Jumping ahead, in 1986, still living in Missouri, I did some drawings and paintings of Sly and sent pictures of them to the owner of this gym called The Santa Monica Bodybuilding Center. His name was George Pitasik and Sly worked out there at the time. All this information was obtained from an article on Sly in the October 1985 issue of Muscle & Fitness magazine. In a separate letter, I asked the owner to please give the enclosed contents to Sly when he comes in to work out. I didn’t hear anything for about 3 months and frankly didn’t think I ever would.
I then received a letter from Sly‘s office from his personal assistant saying he was not interested in any art at that time but they would keep my photos in their files. Also, they enclosed an autographed photo signed to me from Sly. So from there, I had a direct contact to Sly‘s office.
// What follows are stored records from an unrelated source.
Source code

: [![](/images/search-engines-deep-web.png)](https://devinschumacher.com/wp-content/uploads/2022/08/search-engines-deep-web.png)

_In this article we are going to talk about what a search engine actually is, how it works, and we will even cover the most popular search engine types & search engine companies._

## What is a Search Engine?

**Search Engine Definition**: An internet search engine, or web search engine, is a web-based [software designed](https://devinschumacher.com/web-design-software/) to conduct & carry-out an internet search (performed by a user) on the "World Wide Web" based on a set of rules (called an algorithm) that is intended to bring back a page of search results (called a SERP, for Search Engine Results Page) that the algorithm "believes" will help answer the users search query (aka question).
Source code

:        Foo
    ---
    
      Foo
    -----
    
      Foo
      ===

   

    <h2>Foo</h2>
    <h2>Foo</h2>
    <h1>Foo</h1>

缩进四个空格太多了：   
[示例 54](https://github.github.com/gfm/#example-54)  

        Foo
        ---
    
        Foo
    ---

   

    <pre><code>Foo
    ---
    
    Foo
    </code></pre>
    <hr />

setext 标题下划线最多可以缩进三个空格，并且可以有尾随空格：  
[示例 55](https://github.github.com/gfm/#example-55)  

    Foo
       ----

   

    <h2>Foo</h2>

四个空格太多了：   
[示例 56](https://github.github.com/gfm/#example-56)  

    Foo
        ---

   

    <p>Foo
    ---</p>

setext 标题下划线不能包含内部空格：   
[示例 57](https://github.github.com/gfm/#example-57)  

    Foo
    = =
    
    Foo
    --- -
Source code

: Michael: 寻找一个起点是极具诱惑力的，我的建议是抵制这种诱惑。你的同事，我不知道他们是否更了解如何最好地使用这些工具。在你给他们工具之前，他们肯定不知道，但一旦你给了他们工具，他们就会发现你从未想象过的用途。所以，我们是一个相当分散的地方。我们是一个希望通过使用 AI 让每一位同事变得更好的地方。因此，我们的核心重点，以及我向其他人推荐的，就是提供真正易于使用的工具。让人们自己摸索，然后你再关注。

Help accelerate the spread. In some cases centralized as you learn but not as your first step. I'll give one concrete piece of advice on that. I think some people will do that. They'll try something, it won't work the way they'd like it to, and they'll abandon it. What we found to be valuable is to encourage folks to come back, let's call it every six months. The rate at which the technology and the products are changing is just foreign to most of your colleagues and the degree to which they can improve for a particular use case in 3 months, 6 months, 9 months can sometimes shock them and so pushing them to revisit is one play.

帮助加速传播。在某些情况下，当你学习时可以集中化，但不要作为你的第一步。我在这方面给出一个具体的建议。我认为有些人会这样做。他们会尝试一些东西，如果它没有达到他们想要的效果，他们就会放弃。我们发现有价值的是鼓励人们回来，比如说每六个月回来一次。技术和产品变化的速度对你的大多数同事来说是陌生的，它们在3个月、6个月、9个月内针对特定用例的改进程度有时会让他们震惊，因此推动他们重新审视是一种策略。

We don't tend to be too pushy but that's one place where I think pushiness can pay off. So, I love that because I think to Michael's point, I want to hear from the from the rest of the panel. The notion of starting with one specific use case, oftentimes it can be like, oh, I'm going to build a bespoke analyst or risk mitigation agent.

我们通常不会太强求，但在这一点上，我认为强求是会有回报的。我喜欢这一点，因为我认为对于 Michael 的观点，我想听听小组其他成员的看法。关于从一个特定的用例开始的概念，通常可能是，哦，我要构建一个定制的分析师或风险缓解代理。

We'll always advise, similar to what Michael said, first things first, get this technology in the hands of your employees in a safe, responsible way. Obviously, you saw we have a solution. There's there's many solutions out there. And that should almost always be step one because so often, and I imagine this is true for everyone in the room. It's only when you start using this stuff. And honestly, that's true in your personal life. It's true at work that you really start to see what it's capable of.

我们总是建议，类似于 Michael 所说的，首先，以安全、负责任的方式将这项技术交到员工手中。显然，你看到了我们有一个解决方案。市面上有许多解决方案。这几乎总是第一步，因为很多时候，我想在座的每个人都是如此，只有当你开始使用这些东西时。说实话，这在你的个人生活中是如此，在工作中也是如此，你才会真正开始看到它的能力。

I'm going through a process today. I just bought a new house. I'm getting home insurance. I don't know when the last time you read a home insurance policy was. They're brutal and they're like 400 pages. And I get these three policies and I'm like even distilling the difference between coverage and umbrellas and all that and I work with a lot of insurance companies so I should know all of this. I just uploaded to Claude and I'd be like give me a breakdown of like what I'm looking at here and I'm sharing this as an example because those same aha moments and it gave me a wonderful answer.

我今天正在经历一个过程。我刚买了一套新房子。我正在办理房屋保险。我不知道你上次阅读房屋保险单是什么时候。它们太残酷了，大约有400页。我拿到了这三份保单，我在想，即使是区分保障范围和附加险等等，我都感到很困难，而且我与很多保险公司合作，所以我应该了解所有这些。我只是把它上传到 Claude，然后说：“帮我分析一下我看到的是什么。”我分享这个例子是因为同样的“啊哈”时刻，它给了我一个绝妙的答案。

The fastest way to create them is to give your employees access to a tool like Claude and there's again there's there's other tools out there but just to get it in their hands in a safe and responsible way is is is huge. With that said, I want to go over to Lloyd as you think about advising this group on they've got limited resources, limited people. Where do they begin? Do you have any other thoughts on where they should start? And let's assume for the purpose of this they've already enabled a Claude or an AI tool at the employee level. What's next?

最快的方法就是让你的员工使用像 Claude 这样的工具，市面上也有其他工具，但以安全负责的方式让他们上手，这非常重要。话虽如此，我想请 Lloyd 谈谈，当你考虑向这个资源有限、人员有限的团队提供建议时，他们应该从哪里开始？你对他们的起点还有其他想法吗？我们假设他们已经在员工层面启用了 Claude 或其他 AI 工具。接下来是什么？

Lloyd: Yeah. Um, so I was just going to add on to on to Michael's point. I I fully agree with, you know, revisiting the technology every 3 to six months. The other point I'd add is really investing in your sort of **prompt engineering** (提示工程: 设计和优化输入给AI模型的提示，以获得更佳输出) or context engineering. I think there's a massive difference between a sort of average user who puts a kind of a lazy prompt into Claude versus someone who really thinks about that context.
I then did a nice painting (“Stallone Montage I” on my site) of Sly at the end of 1986-early ’87. I sent a nice big photo of it to Sly’s office as a gift to him not expecting anything. About a week later, the phone rang and I answered it. The woman said she was Sly’s personal assistant calling about the painting. I remember my heart pounding when she told me who she was. She asked me all kinds of questions about the original and if it was for sale and if so, what the price was because Sly was very interested in it. I said yes it is for sale and just quoted some price off the top of my head. She said “is that your firm price?” I said, “yes”. I was totally caught off-guard not thinking anyone would call. She called back the next day and told me “you sold a painting!” I couldn’t believe it. Right out of college I sold a painting to someone who has inspired me so much. He admired my art like I did his. The rest, as they say, is history.
Craig: What a great story! Bill, I want to thank you for taking the time to catch us up on what you’ve been doing. It’s crazy how your admiration for Sly inspired your art and how that has led you back to working for his magazine. Please do keep us posted on your progress on issue three as well as your Rocky 6 “spritual painting.” Thanks again!